» **Try it**
You are asked to repeat the listing word for word and to leave out its pictures.

### Supplied entries

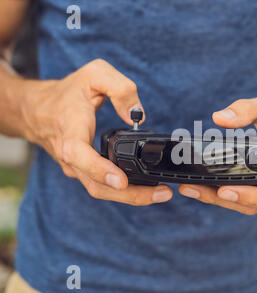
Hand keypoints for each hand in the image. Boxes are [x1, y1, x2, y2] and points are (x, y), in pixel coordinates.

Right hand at [20, 59, 172, 204]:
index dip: (100, 170)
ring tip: (162, 194)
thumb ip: (120, 88)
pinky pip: (103, 187)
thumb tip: (138, 115)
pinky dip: (124, 192)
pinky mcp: (84, 172)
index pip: (79, 155)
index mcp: (70, 131)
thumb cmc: (67, 92)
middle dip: (131, 194)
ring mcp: (76, 168)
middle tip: (162, 194)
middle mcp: (71, 156)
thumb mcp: (94, 74)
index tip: (121, 180)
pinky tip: (147, 189)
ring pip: (102, 191)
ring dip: (132, 197)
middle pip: (97, 185)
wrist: (38, 110)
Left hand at [179, 95, 256, 214]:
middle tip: (195, 189)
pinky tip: (204, 187)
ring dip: (223, 200)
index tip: (225, 190)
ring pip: (254, 205)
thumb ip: (246, 109)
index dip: (254, 196)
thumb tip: (219, 118)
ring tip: (191, 189)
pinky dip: (229, 195)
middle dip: (228, 199)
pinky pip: (251, 198)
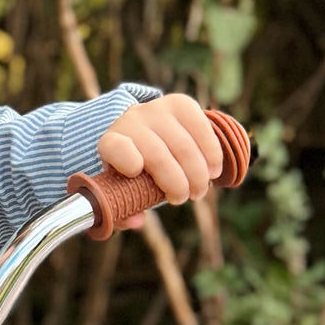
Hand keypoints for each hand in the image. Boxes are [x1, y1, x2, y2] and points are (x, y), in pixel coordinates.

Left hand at [96, 93, 222, 203]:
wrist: (144, 131)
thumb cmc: (132, 170)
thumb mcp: (122, 189)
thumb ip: (124, 208)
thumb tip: (137, 221)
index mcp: (111, 143)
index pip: (114, 146)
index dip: (126, 159)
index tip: (137, 173)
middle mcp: (132, 121)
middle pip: (157, 154)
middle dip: (177, 183)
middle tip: (185, 198)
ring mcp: (156, 109)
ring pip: (183, 144)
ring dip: (197, 173)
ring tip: (199, 190)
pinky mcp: (180, 104)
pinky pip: (202, 127)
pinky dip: (211, 153)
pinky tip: (213, 171)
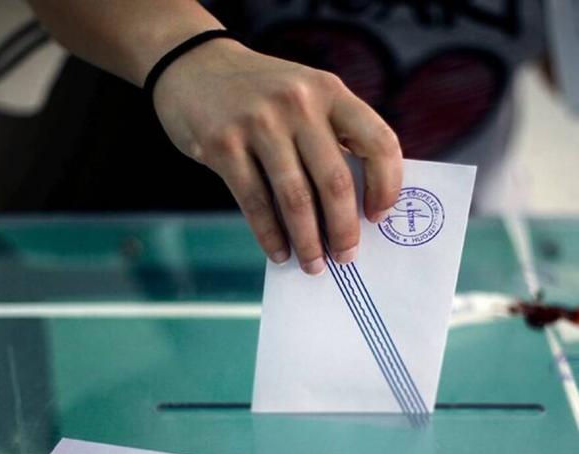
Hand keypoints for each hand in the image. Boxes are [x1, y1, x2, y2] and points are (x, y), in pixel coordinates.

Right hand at [152, 39, 401, 274]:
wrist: (192, 65)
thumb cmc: (258, 93)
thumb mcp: (302, 95)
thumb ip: (328, 135)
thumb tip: (351, 207)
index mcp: (328, 90)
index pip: (377, 142)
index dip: (387, 185)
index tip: (378, 216)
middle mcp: (297, 103)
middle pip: (335, 181)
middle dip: (344, 229)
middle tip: (345, 256)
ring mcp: (258, 123)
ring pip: (295, 199)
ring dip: (308, 241)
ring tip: (313, 264)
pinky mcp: (223, 145)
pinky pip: (254, 203)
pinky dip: (270, 235)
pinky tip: (278, 252)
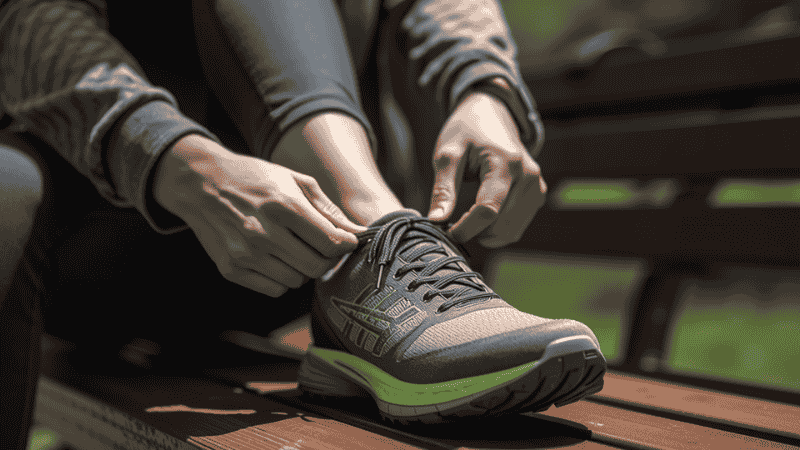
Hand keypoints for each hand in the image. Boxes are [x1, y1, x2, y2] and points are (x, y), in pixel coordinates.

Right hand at [153, 134, 366, 296]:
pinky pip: (274, 290)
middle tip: (321, 247)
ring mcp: (245, 254)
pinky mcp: (231, 270)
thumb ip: (329, 210)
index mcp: (283, 205)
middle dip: (326, 259)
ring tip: (293, 247)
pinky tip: (275, 258)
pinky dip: (282, 278)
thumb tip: (360, 234)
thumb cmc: (255, 178)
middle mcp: (264, 232)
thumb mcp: (295, 181)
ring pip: (297, 282)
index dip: (345, 245)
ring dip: (303, 268)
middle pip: (317, 267)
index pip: (332, 243)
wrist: (201, 183)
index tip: (344, 241)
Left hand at [427, 92, 546, 247]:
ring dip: (486, 234)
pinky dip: (498, 230)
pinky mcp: (537, 194)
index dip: (465, 228)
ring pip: (511, 231)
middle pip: (501, 225)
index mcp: (506, 162)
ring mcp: (537, 186)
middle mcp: (528, 176)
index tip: (445, 231)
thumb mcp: (448, 153)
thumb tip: (437, 221)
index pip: (488, 209)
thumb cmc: (465, 131)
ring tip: (465, 220)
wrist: (490, 114)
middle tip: (452, 226)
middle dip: (474, 232)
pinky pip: (517, 226)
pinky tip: (480, 218)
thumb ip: (443, 188)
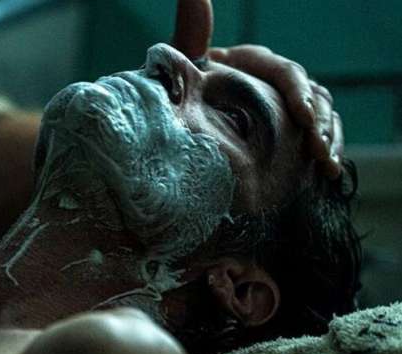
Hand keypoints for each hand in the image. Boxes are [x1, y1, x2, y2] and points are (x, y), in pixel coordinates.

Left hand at [172, 0, 342, 178]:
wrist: (170, 138)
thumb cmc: (176, 97)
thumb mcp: (182, 71)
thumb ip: (191, 35)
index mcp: (251, 63)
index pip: (284, 71)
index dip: (297, 92)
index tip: (303, 117)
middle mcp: (272, 82)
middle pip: (310, 95)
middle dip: (318, 122)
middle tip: (317, 149)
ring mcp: (283, 108)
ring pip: (321, 115)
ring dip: (327, 139)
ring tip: (326, 165)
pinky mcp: (288, 134)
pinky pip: (319, 137)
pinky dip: (328, 152)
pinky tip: (329, 172)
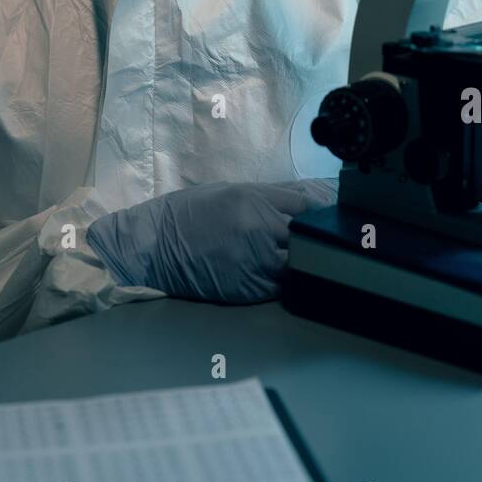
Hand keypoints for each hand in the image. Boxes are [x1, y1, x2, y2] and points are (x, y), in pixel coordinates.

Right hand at [86, 178, 335, 303]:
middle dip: (316, 239)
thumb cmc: (189, 213)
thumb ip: (268, 199)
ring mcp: (254, 262)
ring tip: (306, 261)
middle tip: (324, 241)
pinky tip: (282, 277)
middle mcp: (259, 230)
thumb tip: (304, 204)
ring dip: (303, 263)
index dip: (319, 212)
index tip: (327, 216)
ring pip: (298, 265)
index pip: (306, 206)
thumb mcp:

######

» **Exercise answer**
Hand keypoints for each hand in the image. Boxes are [x1, y1, x2, y2] and points are (x, y), in pixel coordinates.

Right hand at [20, 59, 172, 204]:
index dip: (100, 170)
ring tip: (162, 194)
thumb ip: (120, 88)
pinky pip: (103, 187)
thumb tip: (138, 115)
pinky dip: (124, 192)
pinky mcp: (84, 172)
index pip: (79, 155)
index mcp: (70, 131)
thumb cmc: (67, 92)
middle dip: (131, 194)
ring mcp: (76, 168)
middle tip: (162, 194)
middle mcp: (71, 156)
thumb mcp: (94, 74)
index tip: (121, 180)
pinky tip: (147, 189)
ring pip: (102, 191)
ring dip: (132, 197)
middle pip: (97, 185)
wrist: (38, 110)
Left hand at [179, 95, 256, 214]:
middle tip: (195, 189)
pinky tip: (204, 187)
ring dip: (223, 200)
index tip: (225, 190)
ring pip: (254, 205)
thumb ip: (246, 109)
index dip: (254, 196)
thumb tip: (219, 118)
ring tip: (191, 189)
pinky dip: (229, 195)
middle dip: (228, 199)
pinky pip: (251, 198)
Hand keypoints for each hand in the image. Boxes are [x1, y1, x2, y2] and points are (x, y), in pixel coordinates.

Left hand at [96, 93, 222, 203]:
wrist: (144, 131)
thumb cmc: (132, 170)
thumb mcp: (122, 189)
thumb ip: (124, 208)
thumb tip: (137, 221)
index mcp: (111, 143)
index pip: (114, 146)
index dip: (126, 159)
index tip: (137, 173)
middle mcp: (132, 121)
middle pip: (157, 154)
middle dip: (177, 183)
middle tip: (185, 198)
ring mcp: (156, 109)
ring pip: (183, 144)
ring dip: (197, 173)
ring tip: (199, 190)
pinky mcp: (180, 104)
pinky pip: (202, 127)
pinky dip: (211, 153)
pinky tip: (213, 171)
Hand keypoints for each hand in the image. Boxes are [x1, y1, x2, y2] and points are (x, y), in pixel coordinates.

Right hand at [152, 39, 401, 274]:
wrist: (192, 65)
thumb cmc: (258, 93)
thumb mcp: (302, 95)
thumb ip: (328, 135)
thumb tip: (351, 207)
index mcp: (328, 90)
index pip: (377, 142)
index dip: (387, 185)
index tip: (378, 216)
middle mcp: (297, 103)
middle pip: (335, 181)
middle dip: (344, 229)
middle tip: (345, 256)
ring mcp: (258, 123)
ring pip: (295, 199)
ring dip: (308, 241)
ring tip: (313, 264)
pinky mcp: (223, 145)
pinky pip: (254, 203)
pinky dip: (270, 235)
pinky tip: (278, 252)
Hand keypoints for each hand in the image. Boxes are [x1, y1, x2, y2] and points are (x, y), in pixel coordinates.

Right hand at [153, 134, 366, 296]:
pinky pip: (274, 290)
middle tip: (321, 247)
ring mcp: (245, 254)
pinky mcp: (231, 270)
thumb ip: (329, 210)
index mcp: (283, 205)
middle dip: (326, 259)
ring tip: (293, 247)
pinky tip: (275, 258)
pinky dip: (282, 278)
thumb tip: (360, 234)
thumb cmc: (255, 178)
middle mcp: (264, 232)
thumb mcp: (295, 181)
ring pip: (297, 282)
index dip: (345, 245)
ring dip: (303, 268)
middle pip: (317, 267)
index pip: (332, 243)
wrist: (201, 183)
index tip: (344, 241)
Left hand at [427, 92, 546, 247]:
ring dip: (486, 234)
pinky dip: (498, 230)
pinky mcp: (537, 194)
index dip: (465, 228)
ring pip: (511, 231)
middle pip: (501, 225)
index mcp: (506, 162)
ring mcp: (537, 186)
middle mcp: (528, 176)
index tip: (445, 231)
thumb mcp: (448, 153)
thumb tip: (437, 221)
index pip: (488, 209)
thumb cmc: (465, 131)
ring tip: (465, 220)
wrist: (490, 114)
middle tip: (452, 226)
middle dip: (474, 232)
pinky pip: (517, 226)
pinky tip: (480, 218)
thumb ip: (443, 188)
Hand keypoints for each hand in the image. Boxes are [x1, y1, x2, y2] and points are (x, y), in pixel coordinates.

Left hand at [172, 0, 342, 178]:
wrist: (170, 138)
thumb cmc: (176, 97)
thumb mcp: (182, 71)
thumb ip: (191, 35)
index mcp: (251, 63)
index pip: (284, 71)
index dip: (297, 92)
index tip: (303, 117)
middle mcp: (272, 82)
middle pip: (310, 95)
middle dip: (318, 122)
middle tip: (317, 149)
ring mcp: (283, 108)
ring pip: (321, 115)
ring dip: (327, 139)
ring tip: (326, 165)
pinky mcp: (288, 134)
pinky pip: (319, 137)
pinky dip: (328, 152)
pinky tip: (329, 172)
Hand keypoints for each hand in the image. Boxes are [x1, y1, x2, y2] and points are (x, y), in pixel coordinates.

Right hand at [86, 178, 335, 303]:
middle dip: (316, 239)
thumb cmc: (189, 213)
thumb ip: (268, 199)
ring mcp: (254, 262)
ring tip: (306, 261)
middle tip: (324, 241)
pinky tip: (282, 277)
middle mcp: (259, 230)
thumb tip: (304, 204)
ring dip: (303, 263)
index dip: (319, 212)
index tip: (327, 216)
ring pip: (298, 265)
index pip: (306, 206)
thumb mcp:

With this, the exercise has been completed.